We set \(w\left(x\right)=\mathrm{exp}[-{\left(x/{\sigma }_{x}\right)}^{2} ]\), where \({\sigma }_{x}=\mathrm{sin}\left(15^\circ \right)\approx 0.26\), so that \({F}_{\mathrm{eddy}}\left(x\right)\) accounts for nearly all energy transport in mid-to-high latitudes, while \({F}_{\mathrm{HC}}\left(x\right)\) accounts for most energy transport in low latitudes within 15°. \({F}_{\mathrm{HC}}\left(x\right)\) is quantified by

$${F}_{\mathrm{HC}}\left(x\right)=\psi \left(x\right)g\left(x\right)$$

(A3)

where \(\psi \left(x\right)\) is the Hadley Cell mass transport (with southward transport in the lower branch equal to northward transport in the upper branch,) and \(g\left(x\right)\) is the gross moist stability of the atmosphere, defined as the difference between MSE in the upper and lower branches at each latitude.

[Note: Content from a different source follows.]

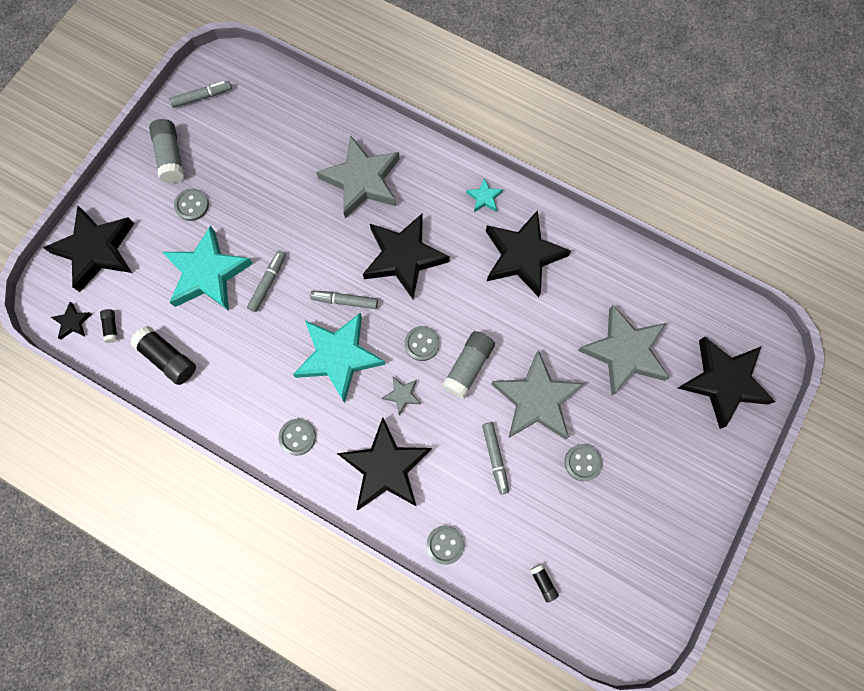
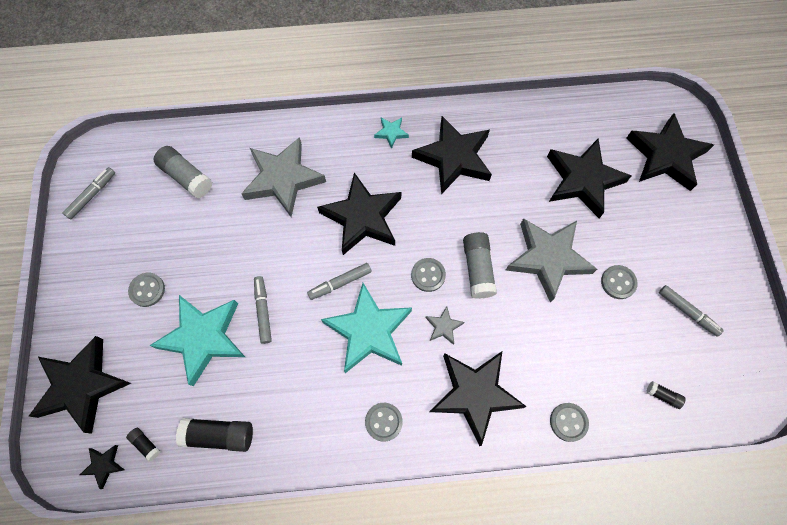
camera: 35 degrees left, 5 degrees down
(171, 157) = (98, 261): grey glue stick -> grey glue stick (186, 177)
(495, 458) = (552, 325): grey marker -> grey marker (687, 312)
(625, 352) = (582, 180): grey star -> black star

Following Held (2001), we assume that MSE is uniform ( \(\equiv {h}_{u}\)), throughout the upper branch of the Hadley cell such that variations in \(g(x)\) are primarily caused by meridional variations in near-surface MSE: \(g\left(x\right)={h}_{u}-h\left(x\right)\), where we set \({h}_{u}=1.07 h(x=0)\), or 7% above the near-surface MSE at the equator, which is a reasonable approximation to the observed profile (Siler et al. 2018). We can get \(g\left(x\right)\) from the MEBM output fields, and hence solve for \(\psi \left(x\right)\) from (A2) and (A3). Finally, assuming the upper branch of the Hadley Cell is dry, moist heat transport (\({F}_{\mathrm{HC},q}\)) is confined in the lower branch, implying that

$${F_{{{\rm HC}},q}}\left( x \right) = - \psi \left( x \right)Lq\left( x \right)$$

(A4)

Finally, we derive \(E-P\) by taking the divergence of \({{F}_{eddy, q}+F}_{\mathrm{HC},q}\).